Document
-.-.-

CF: Carlos Beltran
Career AVG/OBP/SLG: .280/.354/.496
Chinese Zodiac: Snake
The other day, Beltran made a nice, diving, out-of-nowhere catch in a meaningless spring training game. Beltran’s status as a running-into-walls/flinging-himself-at-the-ground-type outfielder belongs in the ongoing catalog of sports-journalistic omissions with vague overtones of racial bias. Guys like Aaron Rowand can win a franchise’s never-ending loyalty with that type of play, but with Beltran it somehow goes unnoticed—in fairness Rowand managed to injure himself more gruesomely than Beltran has, but are you really blaming Beltran for not missing playing time with broken bones in his face? In ’06 Beltran knocked himself unconscious for a few moments while catching a ball at the wall in Huston-- the team that he left for a larger pay-check from the Mets. After the game, he was asked how it compared to a time in ’05 when he knocked himself unconscious running into fellow outfielder, Mike Cameron. Beltran said it was better: “The first time, I didn’t know where I was, but today, when I heard the boos, I knew I was in Huston.” I don’t think he gets enough credit for his sense of humor, either.

-.-.-

Supplied data
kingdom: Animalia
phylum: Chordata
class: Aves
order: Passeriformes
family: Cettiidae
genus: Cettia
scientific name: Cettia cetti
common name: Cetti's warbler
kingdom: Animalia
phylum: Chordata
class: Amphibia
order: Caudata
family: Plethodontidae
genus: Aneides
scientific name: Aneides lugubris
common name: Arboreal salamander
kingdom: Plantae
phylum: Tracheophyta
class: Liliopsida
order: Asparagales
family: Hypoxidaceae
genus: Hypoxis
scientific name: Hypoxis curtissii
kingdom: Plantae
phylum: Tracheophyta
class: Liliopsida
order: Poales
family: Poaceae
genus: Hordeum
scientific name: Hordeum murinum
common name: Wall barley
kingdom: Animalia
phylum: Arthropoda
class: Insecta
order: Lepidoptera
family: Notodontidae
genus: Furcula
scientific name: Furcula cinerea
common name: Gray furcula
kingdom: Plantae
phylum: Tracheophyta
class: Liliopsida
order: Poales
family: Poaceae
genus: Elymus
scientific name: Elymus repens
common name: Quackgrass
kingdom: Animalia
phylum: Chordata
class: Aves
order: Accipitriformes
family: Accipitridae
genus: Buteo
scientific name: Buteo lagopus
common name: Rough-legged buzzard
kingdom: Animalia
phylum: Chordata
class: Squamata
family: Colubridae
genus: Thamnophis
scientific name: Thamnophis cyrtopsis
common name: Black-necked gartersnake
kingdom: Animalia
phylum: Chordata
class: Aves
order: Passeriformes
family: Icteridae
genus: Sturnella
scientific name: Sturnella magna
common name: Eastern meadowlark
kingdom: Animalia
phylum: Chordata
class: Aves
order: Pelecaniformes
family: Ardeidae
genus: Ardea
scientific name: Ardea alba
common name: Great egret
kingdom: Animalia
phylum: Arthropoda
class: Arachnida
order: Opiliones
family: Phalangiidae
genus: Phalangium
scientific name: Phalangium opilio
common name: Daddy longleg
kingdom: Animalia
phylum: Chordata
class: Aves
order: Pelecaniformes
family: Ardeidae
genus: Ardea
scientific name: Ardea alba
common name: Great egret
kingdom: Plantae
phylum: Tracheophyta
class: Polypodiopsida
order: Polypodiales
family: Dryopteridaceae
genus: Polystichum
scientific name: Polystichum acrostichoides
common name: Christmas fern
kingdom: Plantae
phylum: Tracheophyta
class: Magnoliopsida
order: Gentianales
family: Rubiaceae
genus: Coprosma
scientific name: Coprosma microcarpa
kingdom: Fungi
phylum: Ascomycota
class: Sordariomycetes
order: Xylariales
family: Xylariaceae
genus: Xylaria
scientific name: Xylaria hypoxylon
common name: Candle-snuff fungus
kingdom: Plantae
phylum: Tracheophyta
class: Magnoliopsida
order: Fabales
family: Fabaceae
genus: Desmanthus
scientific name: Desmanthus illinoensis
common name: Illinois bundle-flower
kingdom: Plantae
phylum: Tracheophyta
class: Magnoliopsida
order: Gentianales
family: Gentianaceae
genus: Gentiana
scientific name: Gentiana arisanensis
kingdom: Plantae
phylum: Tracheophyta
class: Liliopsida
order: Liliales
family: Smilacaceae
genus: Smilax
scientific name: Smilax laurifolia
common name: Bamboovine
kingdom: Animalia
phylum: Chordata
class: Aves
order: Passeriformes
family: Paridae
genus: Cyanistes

-.-.-

What to work on
1. According to the piece on Carlos Beltran, whom did he run into in '05 when he knocked himself unconscious?
2. Translate this sentence from the piece on Carlos Beltran into Spanish: "I don’t think he gets enough credit for his sense of humor, either."
The entries have nothing to do with what is asked here.

Solved problems
1. Fellow outfielder Mike Cameron.

2. Tampoco creo que se le reconozca lo suficiente su sentido del humor.